Make an exact copy of the records, with the pictures left out.

Items from a dataset
--------------------------------------------------

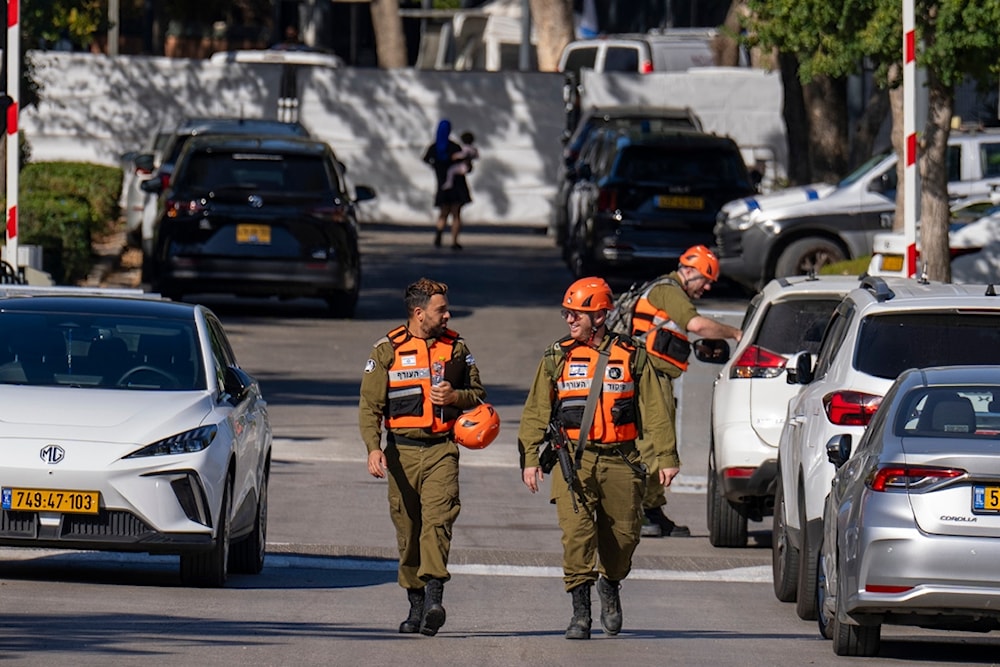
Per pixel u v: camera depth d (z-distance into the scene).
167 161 87.19
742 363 41.16
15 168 61.75
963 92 117.56
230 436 34.06
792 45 64.56
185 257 77.38
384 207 125.06
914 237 52.84
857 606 26.55
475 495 50.53
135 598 32.38
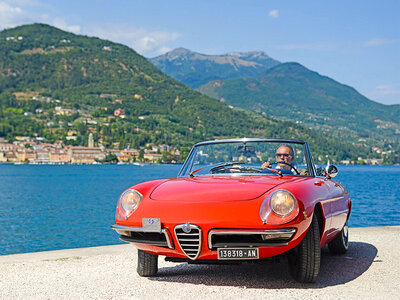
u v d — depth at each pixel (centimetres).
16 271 498
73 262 546
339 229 512
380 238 690
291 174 480
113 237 2222
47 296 393
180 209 393
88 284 433
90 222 2856
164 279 441
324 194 437
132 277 457
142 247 422
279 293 379
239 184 420
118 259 561
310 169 494
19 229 2603
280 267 486
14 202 4656
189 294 382
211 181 442
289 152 501
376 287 401
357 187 5956
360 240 675
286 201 378
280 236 377
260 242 380
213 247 385
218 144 520
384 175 11406
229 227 378
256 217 377
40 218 3159
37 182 8894
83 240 2147
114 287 416
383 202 3625
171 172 14650
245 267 490
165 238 402
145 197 423
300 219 378
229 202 388
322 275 448
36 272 493
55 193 5931
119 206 426
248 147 508
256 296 370
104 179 9994
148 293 390
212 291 389
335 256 553
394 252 575
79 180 9581
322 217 426
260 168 486
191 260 407
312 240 397
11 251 1878
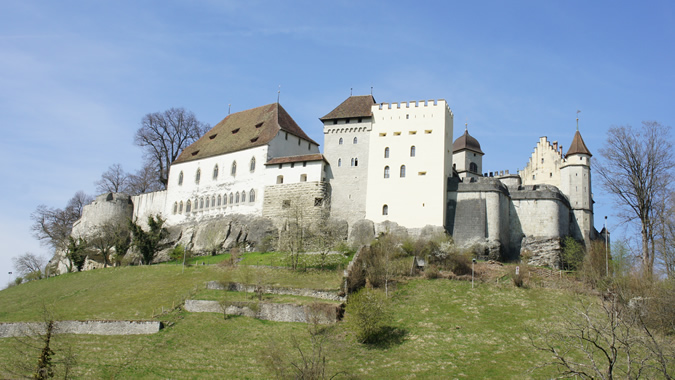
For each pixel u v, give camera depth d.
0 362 49.09
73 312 62.22
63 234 118.06
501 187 82.06
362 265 66.25
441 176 81.62
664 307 43.25
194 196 99.56
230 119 107.75
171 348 50.72
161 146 114.19
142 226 106.00
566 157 89.25
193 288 65.62
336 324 54.16
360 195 84.69
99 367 47.28
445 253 69.56
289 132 94.62
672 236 57.84
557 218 80.88
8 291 81.75
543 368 43.59
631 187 64.44
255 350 49.88
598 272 65.19
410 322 54.53
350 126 87.81
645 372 37.09
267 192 88.69
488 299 59.50
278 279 66.62
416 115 85.25
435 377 43.59
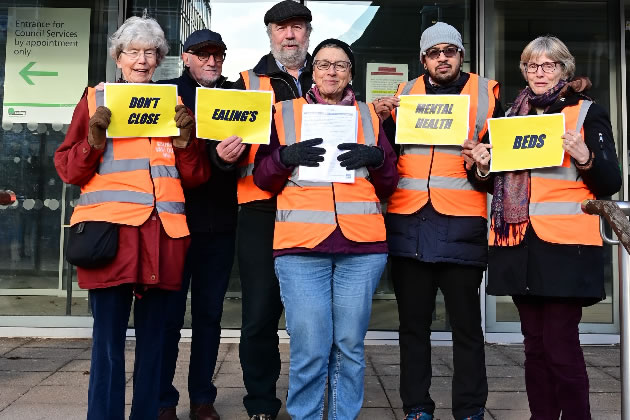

--------------------------------------------------

Answer to this problem:
Per pixel u v: camera depth d (z-distance into the scene).
167 161 87.19
742 363 41.16
15 168 61.75
963 92 117.56
230 436 34.06
792 45 64.56
185 257 77.38
384 207 125.06
914 237 52.84
857 606 26.55
475 495 50.53
135 598 32.38
u v d — depth at each pixel (centimetres).
16 271 498
73 262 546
339 229 512
380 238 690
291 174 480
113 237 2222
47 296 393
180 209 393
88 284 433
90 222 2856
164 279 441
324 194 437
132 277 457
142 247 422
279 293 379
239 184 420
118 259 561
310 169 494
19 229 2603
280 267 486
14 202 4656
189 294 382
211 181 442
289 152 501
376 287 401
357 187 5956
360 240 675
286 201 378
280 236 377
260 242 380
213 247 385
218 144 520
384 175 11406
229 227 378
256 217 377
40 218 3159
37 182 8894
83 240 2147
114 287 416
383 202 3625
171 172 14650
245 267 490
165 238 402
145 197 423
300 219 378
229 202 388
322 275 448
36 272 493
55 193 5931
119 206 426
248 147 508
256 296 370
104 179 9994
148 293 390
212 291 389
335 256 553
394 252 575
79 180 9581
322 217 426
260 168 486
191 260 407
312 240 397
11 251 1878
For each pixel u v, give camera depth d.
0 362 49.09
73 312 62.22
63 234 118.06
501 187 82.06
362 265 66.25
441 176 81.62
664 307 43.25
194 196 99.56
230 119 107.75
171 348 50.72
161 146 114.19
142 226 106.00
566 157 89.25
193 288 65.62
336 324 54.16
360 195 84.69
99 367 47.28
445 253 69.56
289 132 94.62
672 236 57.84
557 218 80.88
8 291 81.75
543 368 43.59
631 187 64.44
255 350 49.88
598 272 65.19
410 322 54.53
350 126 87.81
645 372 37.09
267 192 88.69
488 299 59.50
278 279 66.62
416 115 85.25
435 377 43.59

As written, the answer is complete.